Tarea => Cita sin cambiar nada el pasaje del texto sobre Santa Felicidad que va desde "UNA MADRE ADMIRABLE" hasta "prueba del martirio.", con estas últimas palabras incluidas.

DÍA 10 DE JULIO
Corría el año 162 de la era cristiana. Imperaba en Roma Marco Aurelio, hijo adoptivo del viejo emperador Antonino Pío. Este príncipe, que se las echaba de filósofo, era sumamente supersticioso respecto de los dioses del paganismo, y, a pesar de la segunda apología de San Justino en favor de los cristianos, inició una nueva era de persecución en la que los hijos de Santa Felicidad y esta misma heroica madre, fueron de las primeras víctimas sacrificadas por la fe.
UNA MADRE ADMIRABLE
Pertenecía Santa Felicidad a
una de las más ilustres familias romanas, quizá a la patricia Claudia. Del que
fue su marido no nos quedan otros datos que los referentes a su muerte,
acaecida en el año 160, aunque parece muy verosímil que fuera también
cristiano, ya que permitió a su esposa el libre ejercicio de la religión a más
de consentir en que se criasen en la fe y santo temor de Dios los siete hijos
que el Cielo les había dado. Fueron éstos: Jenaro, Félix, Felipe, Silvano,
Alejandro, Vidal y Marcial; modelo, cada uno de ellos, de cristianas y heroicas
virtudes en su corta vida y en la difícil prueba del martirio.
Cuando hubo muerto su
esposo, se persuadió Felicidad de que el Señor había disuelto el vínculo
matrimonial para, en adelante, ocupar Él solo todo su corazón. Hizo, pues, voto
de no pasar a segundas nupcias, por parecerle el estado de viudez muy propio
para santificarse; renunció a las galas, fausto y profanidad, y se dedicó a
copiar perfectamente el retrato que de la viuda cristiana hace San Pablo. Desde
luego, encontró grandes atractivos en la soledad y en el retiro. Pasaba gran
parte del día y de la noche en sus devociones, pero como sabía muy bien que el
primero de sus deberes era la educación de los hijos y el gobierno de la
familia, a ello se aplicó principalmente y con todo el fervor de su alma.
Hablaba a sus hijos de la
brevedad, vanidad e inconstancia de los bienes caducos y perecederos de este
mundo, y de la gloria perdurable que gozan los bienaventurados en el cielo. « ¡Qué
dichosos seríais, hijos míos —les decía muchas veces después de contarles lo
que tantos ilustres mártires padecían—, qué dichosos seríais vosotros, y qué
afortunada madre sería yo si algún día os viese derramar vuestra sangre por
Jesucristo!»

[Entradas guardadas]

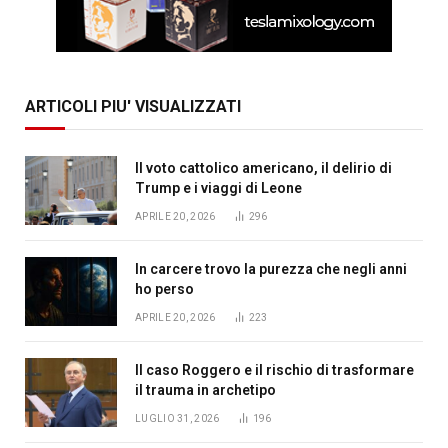
ARTICOLI PIU' VISUALIZZATI
Il voto cattolico americano, il delirio di
Trump e i viaggi di Leone
APRILE 20, 2026
296
In carcere trovo la purezza che negli anni
ho perso
APRILE 20, 2026
223
Il caso Roggero e il rischio di trasformare
il trauma in archetipo
LUGLIO 31, 2026
196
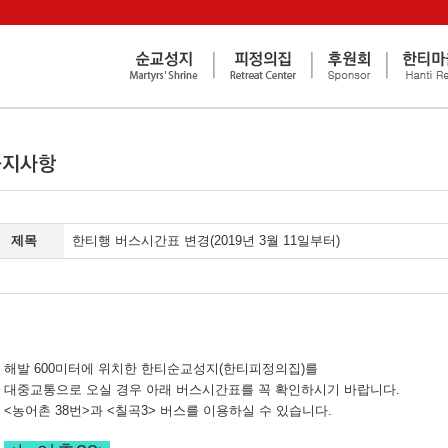
제목
한티행 버스시간표 변경(2019년 3월 11일부터)
해발 600미터에 위치한 한티순교성지(한티피정의집)를
대중교통으로 오실 경우 아래 버스시간표를 꼭 확인하시기 바랍니다.
<농어촌 38번>과 <칠곡3> 버스를 이용하실 수 있습니다.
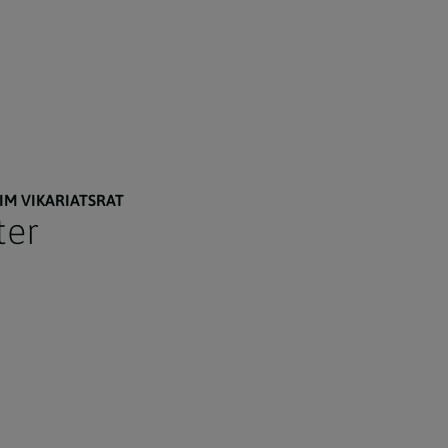
IM VIKARIATSRAT
ter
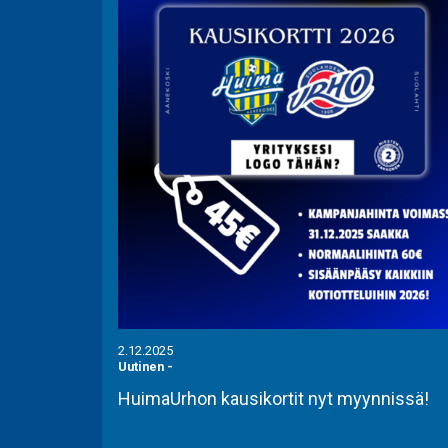
2.12.2025
Uutinen
-
HuimaUrhon kausikortit nyt myynnissä!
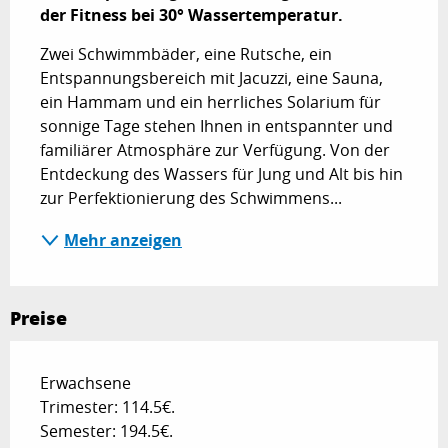
der Fitness bei 30° Wassertemperatur.
Zwei Schwimmbäder, eine Rutsche, ein 
Entspannungsbereich mit Jacuzzi, eine Sauna, 
ein Hammam und ein herrliches Solarium für 
sonnige Tage stehen Ihnen in entspannter und 
familiärer Atmosphäre zur Verfügung. Von der 
Entdeckung des Wassers für Jung und Alt bis hin 
zur Perfektionierung des Schwimmens...
Mehr anzeigen
Preise
Erwachsene
Trimester: 114.5€.
Semester: 194.5€.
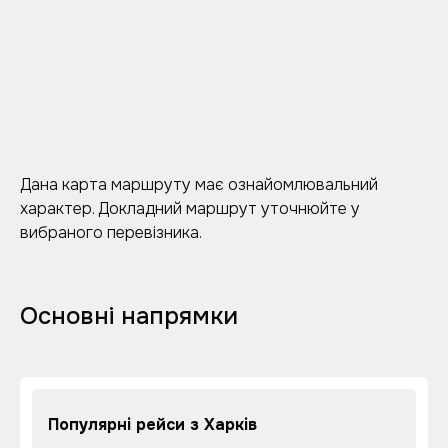
Дана карта маршруту має ознайомлювальний
характер. Докладний маршрут уточнюйте у
вибраного перевізника.
Основні напрямки
Популярні рейси з Харків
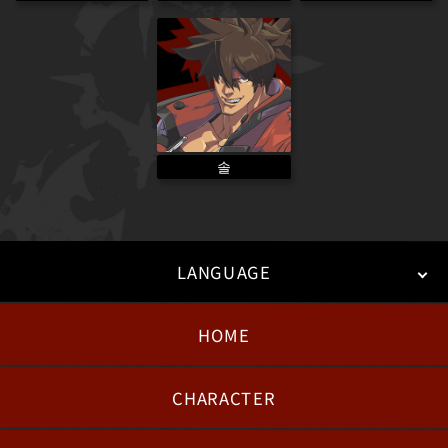
솔
LANGUAGE
HOME
日本語
English
한국어
CHARACTER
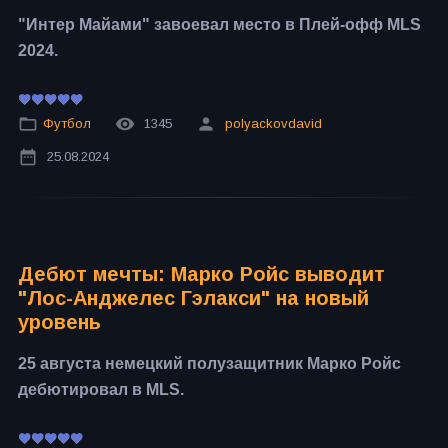
"Интер Майами" завоевал место в Плей-офф MLS
2024.
Футбол
1345
polyackovdavid
25.08.2024
Дебют мечты: Марко Ройс выводит
"Лос-Анджелес Гэлакси" на новый
уровень
25 августа немецкий полузащитник Марко Ройс
дебютировал в MLS.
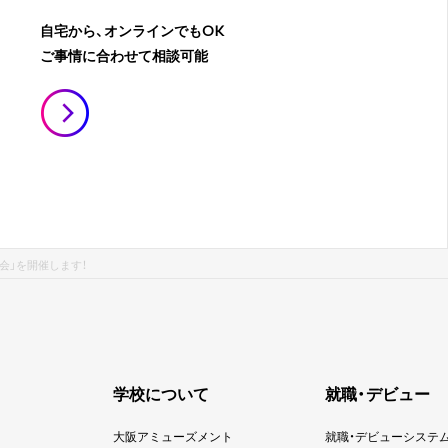
自宅から、オンラインでもOK
ご事情に合わせて相談可能
見学会」を開催します！
学校について
就職・デビュー
大阪アミューズメント
就職・デビューシステ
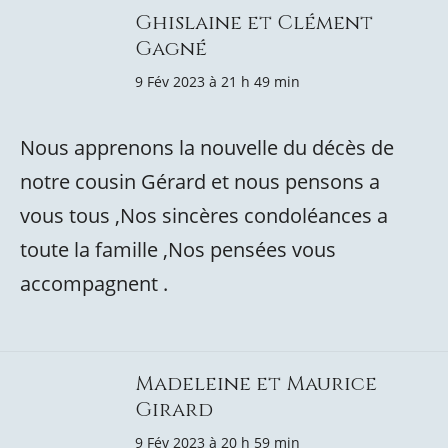
Ghislaine et Clément
Gagné
9 Fév 2023 à 21 h 49 min
Nous apprenons la nouvelle du décès de
notre cousin Gérard et nous pensons a
vous tous ,Nos sincères condoléances a
toute la famille ,Nos pensées vous
accompagnent .
Madeleine et Maurice
Girard
9 Fév 2023 à 20 h 59 min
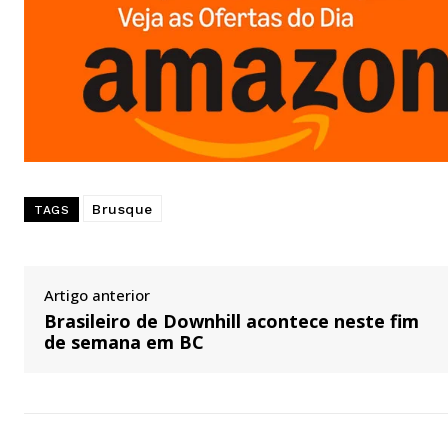
Brusque
TAGS
Artigo anterior
Brasileiro de Downhill acontece neste fim
de semana em BC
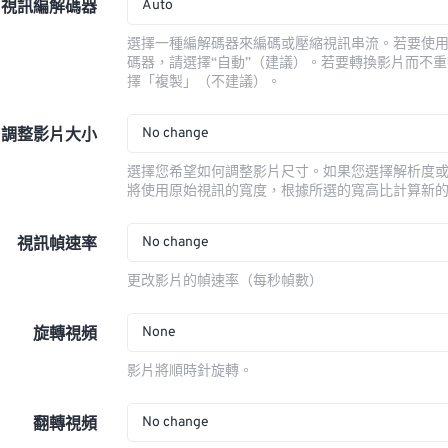
Auto
視訊編解碼器
選擇一種編解碼器來編碼或壓縮視訊串流。若要使
碼器，請選擇“自動”（建議）。若要轉換影片而不
擇「複製」（不建議）。
No change
調整影片大小
選擇您希望如何調整影片尺寸。如果您選擇解析度
將使用原始視訊的寬度，根據所選的寬高比計算新
No change
視訊幀速率
更改影片的幀速率（每秒幀數）
None
旋轉視頻
影片將順時針旋轉。
No change
翻轉視頻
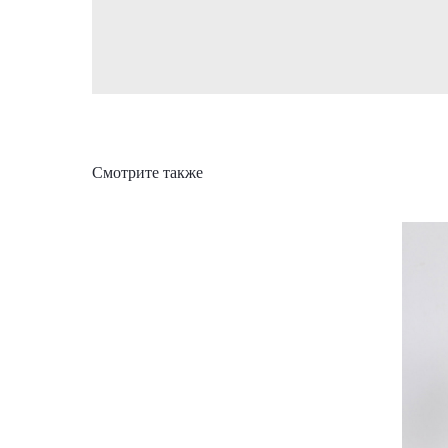
Смотрите также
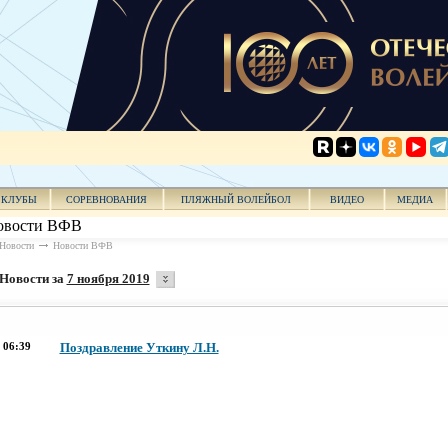
КЛУБЫ
СОРЕВНОВАНИЯ
ПЛЯЖНЫЙ ВОЛЕЙБОЛ
ВИДЕО
МЕДИА
овости ВФВ
Новости
Новости ВФВ
Новости за
7 ноября 2019
06:39
Поздравление Уткину Л.Н.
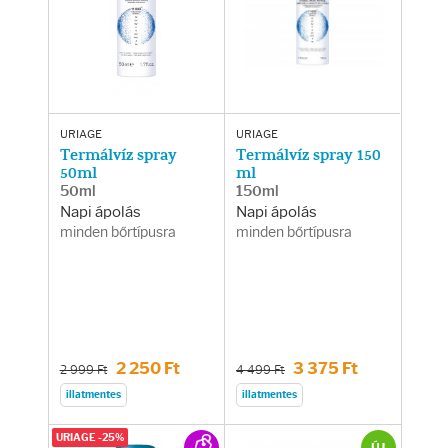
Arcradírok
Arcmaszkok
Ajakápolók
URIAGE
URIAGE
Termálvíz spray
Termálvíz spray 150
Hajápolás
50ml
ml
50ml
150ml
Napi ápolás
Napi ápolás
Samponok
minden bőrtípusra
minden bőrtípusra
Hajkondicionálók
Hajmaszkok
2 250 Ft
3 375 Ft
2 999 Ft
4 499 Ft
Hajhullás kezelése
illatmentes
illatmentes
URIAGE -25%
ÚJ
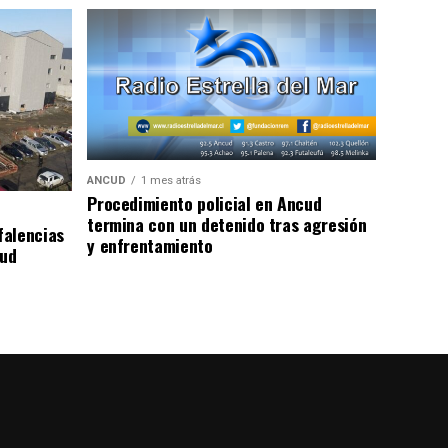
ANCUD
1 mes atrás
Procedimiento policial en Ancud
termina con un detenido tras agresión
falencias
y enfrentamiento
lud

Resultado =>
UNA MADRE ADMIRABLE
Pertenecía Santa Felicidad a
una de las más ilustres familias romanas, quizá a la patricia Claudia. Del que
fue su marido no nos quedan otros datos que los referentes a su muerte,
acaecida en el año 160, aunque parece muy verosímil que fuera también
cristiano, ya que permitió a su esposa el libre ejercicio de la religión a más
de consentir en que se criasen en la fe y santo temor de Dios los siete hijos
que el Cielo les había dado. Fueron éstos: Jenaro, Félix, Felipe, Silvano,
Alejandro, Vidal y Marcial; modelo, cada uno de ellos, de cristianas y heroicas
virtudes en su corta vida y en la difícil prueba del martirio.